So with the Vortec heads and and intake on the tbi block I shouldn't have any issues as long as I go with a flat tappet cam that stays within 0.48 lift. Thank y'all, that helps a ton.
Might want to look at getting pistons for a Caprice TBI instead of a Pickup TBI or Vortec 350. The light trucks used dish pistons, the car TBI had flat-tops. A bit of extra compression. The rings are different for the Caprice TBI compared to Vortec. Get the correct rings, too.

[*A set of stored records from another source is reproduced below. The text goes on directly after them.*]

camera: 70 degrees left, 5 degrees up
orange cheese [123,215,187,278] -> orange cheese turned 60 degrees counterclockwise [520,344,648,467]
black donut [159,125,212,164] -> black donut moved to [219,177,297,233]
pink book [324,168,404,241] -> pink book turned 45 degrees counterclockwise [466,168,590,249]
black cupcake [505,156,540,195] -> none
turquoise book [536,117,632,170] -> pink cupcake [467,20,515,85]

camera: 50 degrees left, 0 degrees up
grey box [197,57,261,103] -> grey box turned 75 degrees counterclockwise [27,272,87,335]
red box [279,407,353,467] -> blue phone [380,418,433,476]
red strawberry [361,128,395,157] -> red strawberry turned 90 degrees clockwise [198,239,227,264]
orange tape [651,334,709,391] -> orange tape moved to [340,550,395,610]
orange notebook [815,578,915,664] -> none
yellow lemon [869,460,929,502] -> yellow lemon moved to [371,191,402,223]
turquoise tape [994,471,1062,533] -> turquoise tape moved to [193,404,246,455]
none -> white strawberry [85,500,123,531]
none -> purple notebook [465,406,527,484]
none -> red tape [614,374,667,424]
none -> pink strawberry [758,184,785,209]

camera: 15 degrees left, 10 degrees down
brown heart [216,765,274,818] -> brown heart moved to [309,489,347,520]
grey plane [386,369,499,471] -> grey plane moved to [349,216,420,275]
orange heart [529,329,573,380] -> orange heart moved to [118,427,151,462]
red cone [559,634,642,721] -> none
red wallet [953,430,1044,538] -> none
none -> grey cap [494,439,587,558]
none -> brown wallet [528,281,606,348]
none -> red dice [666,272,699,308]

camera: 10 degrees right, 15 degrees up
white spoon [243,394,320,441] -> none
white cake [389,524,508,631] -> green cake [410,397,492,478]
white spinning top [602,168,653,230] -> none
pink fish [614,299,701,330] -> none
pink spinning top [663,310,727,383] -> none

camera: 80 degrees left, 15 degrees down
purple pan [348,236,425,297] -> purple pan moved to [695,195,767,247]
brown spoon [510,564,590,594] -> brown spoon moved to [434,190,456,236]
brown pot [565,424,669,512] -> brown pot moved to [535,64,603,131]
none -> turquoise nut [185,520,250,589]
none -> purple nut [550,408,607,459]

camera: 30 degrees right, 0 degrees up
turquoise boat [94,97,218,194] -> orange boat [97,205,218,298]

Be sure to mill the block; at least have it cut "square" to the crankshaft, but better yet would be to cut enough from the block for proper squish/quench. The piston shouldn't be more than .010 below deck if you're using a .028 head gasket. If using a .039--.040 gasket, zero deck would be better.
If it was me,
I'd make sure to use an OEM-style roller cam and lifters rather than flat-tappet. This is even more important if you're moving toward stiffer valve springs. The block is likely set-up for roller cam provisions. As said, you might have to drill and tap three holes in the lifter valley. You can buy the roller-cam parts used, or take them off your Vortec engine. There's two designs for the thrust plates, you'll need whichever thrust plate fits your block.
You'll need the Vortec damper, timing cover, water pump and front accessories and accessory brackets. The TBI stuff is different. [EDIT]
And the Crank Sensor Reluctor![/EDIT] TBI doesn't have a crank sensor, the rest of the parts need to be used as a "set" to make the belt alignment work.
Any recommendations for a cam? I'm after the aggressive, lopey idle sound.
It is BAT-**** CRAZY to buy a cam based on how it "sounds" instead of how it makes power. Buy a cam that RUNS GOOD instead of "sounds mean". You screw-up the camshaft, you'll be playing games with the computer tune trying to get back the power you threw away.